Certains médecins ne manquent pas d'humour et n'hésitent pas à en faire usage pour la bonne cause. À l'heure où les fake news pullulent sur le web et où les données de la science sont sans cesse contestées, en particulier en cette période de pandémie de Covid-19, quatre compères ont décidé de tester le sérieux de revues scientifiques. Mathieu Rebeaud, biochimiste, le Dr Valentin Ruggeri, médecin scintigraphiste, Florian Cauvin, philosophe et le Dr Michaël Rochoy, médecin généraliste dans le Pas-de-Calais, se sont ainsi lancé le défi de faire publier une fausse étude sur les bienfaits de l’hydroxychloroquine pour lutter… contre les accidents de trottinette. Absurde ! Mais visiblement pas impossible.
Aussi loufoque que l’intitulé de leurs travaux puisse paraître, les quatre plaisantins ont réussi leur pari et l’étude parodique a été publiée mi-août (avant d’être dépubliée, 24 heures plus tard) dans l’obscure revue Asian Journal of Medicine and Health, que les auteurs du canular qualifient de « prédatrice » et dont le siège est basé en Inde. « L’idée était de "troller" les auteurs d’une précédente étude sur le bénéfice de l’hydroxychloroquine dans le traitement du Covid-19 parue en juillet dans la même revue », explique le généraliste de la bande, le Dr Rochoy. Parmi les auteurs de l’étude controversée en question, critiquée notamment pour sa méthodologie, figuraient entre autres la députée et psychiatre Martine Wonner, le Dr Thierry Lardenois, président de la Caisse autonome de retraite des médecins de France (Carmf) et l’endocrinologue Violaine Guérin, tous membres du collectif Laissons les médecins prescrire. En guise de clin d’œil, Mathieu Rebeaud, Valentin Ruggeri, Florian Cauvin et Michaël Rochoy ont d’ailleurs baptisé leur propre collectif « Laissons les vendeurs de trottinettes prescrire ».

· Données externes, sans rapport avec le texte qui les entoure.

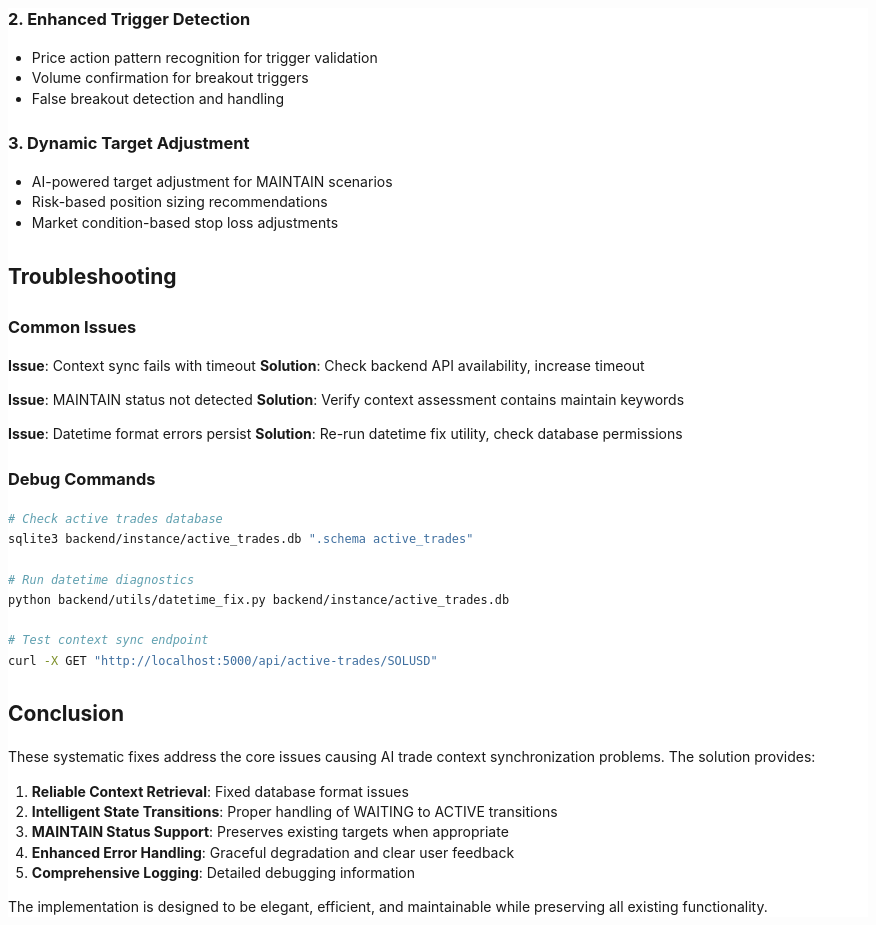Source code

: ### 2. Enhanced Trigger Detection
- Price action pattern recognition for trigger validation
- Volume confirmation for breakout triggers
- False breakout detection and handling

### 3. Dynamic Target Adjustment
- AI-powered target adjustment for MAINTAIN scenarios
- Risk-based position sizing recommendations
- Market condition-based stop loss adjustments

## Troubleshooting

### Common Issues

**Issue**: Context sync fails with timeout
**Solution**: Check backend API availability, increase timeout

**Issue**: MAINTAIN status not detected
**Solution**: Verify context assessment contains maintain keywords

**Issue**: Datetime format errors persist
**Solution**: Re-run datetime fix utility, check database permissions

### Debug Commands
```bash
# Check active trades database
sqlite3 backend/instance/active_trades.db ".schema active_trades"

# Run datetime diagnostics
python backend/utils/datetime_fix.py backend/instance/active_trades.db

# Test context sync endpoint
curl -X GET "http://localhost:5000/api/active-trades/SOLUSD"
```

## Conclusion

These systematic fixes address the core issues causing AI trade context synchronization problems. The solution provides:

1. **Reliable Context Retrieval**: Fixed database format issues
2. **Intelligent State Transitions**: Proper handling of WAITING to ACTIVE transitions
3. **MAINTAIN Status Support**: Preserves existing targets when appropriate
4. **Enhanced Error Handling**: Graceful degradation and clear user feedback
5. **Comprehensive Logging**: Detailed debugging information

The implementation is designed to be elegant, efficient, and maintainable while preserving all existing functionality.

Didier Lembrouille et Nemo Macron parmi les auteurs
Mais la plaisanterie ne s’arrête pas là. De nombreuses références toutes aussi hilarantes les unes que les autres ont été glissées dans le texte, sans toutefois compromettre sa publication. Le nom des auteurs a tout d’abord été modifié. On y retrouve Sylvano Trottinetta, Didier Lembrouille (célèbre personnage joué par Antoine de Caunes dans l’émission Nulle part ailleurs sur Canal+) ou encore l’animal de compagnie de l’Élysée, « Nemo Macron ». Il fallait oser. À l’heure de la relecture par les éditeurs – car il y aurait bien eu trois relectures –, les bêtises s’enchaînent et se multiplient, et les annotations envoyées sont dignes d’un sketch. Par exemple, les auteurs précisent avoir travaillé dans la ville de Montcuq, en référence au fameux canular de Daniel Prévost, et vont même jusqu’à préciser que la rédaction s’est faite sur des chaises de marque Ikea. Pour couronner le tout, la somme à régler par les auteurs ne manque pas non plus de faire sourire : une réduction de 89 % fait passer la facture de 500 à 55 dollars. Une aubaine.
Malgré l’absurdité du document, les auteurs ont réussi leur coup : démontrer le manque de sérieux de l’Asian Journal of Medicine and Health et des revues prédatrices en général. Sur son blog, le Dr Michaël Rochoy conclut : « Ces revues acceptent et publient n’importe quoi. Un article publié n’est pas un gage de vérité. Violaine Guérin, Martine Wonner et leur bande ont fait preuve soit de naïveté (avec d’autres publications acceptées par le passé, c’est une option peu crédible), soit de malhonnêteté. La question est ouverte. En conclusion : ne laissons pas les auteurs malhonnêtes raconter n’importe quoi, n’importe où. »
Une tribune contre la fraude scientifique
Les auteurs du canular ne sont pas les seuls à dénoncer les dérives de certaines publications scientifiques. Dans une tribune intitulée « Halte à la fraude scientifique » parue ce mercredi dans le journal Libération, médecins, sociétés savantes et associations dénoncent les procédures de relecture trop hâtives de certaines revues mais aussi le manque de sérieux de chercheurs « surmédiatisés » ou encore la « remise en cause des essais contrôlés randomisés ». Parmi les signataires figurent le Collège national des généralistes enseignants (CNGE) ainsi que plusieurs médecins généralistes : le Dr Isabelle Cibois-Honorat, présidente du conseil scientifique du CMGF, le Dr Francis Abramovici, président de l’Unaformec, le Dr Matthieu Calafiore, directeur du DUMG de Lille ou le Dr Christian Lehmann, généraliste et écrivain.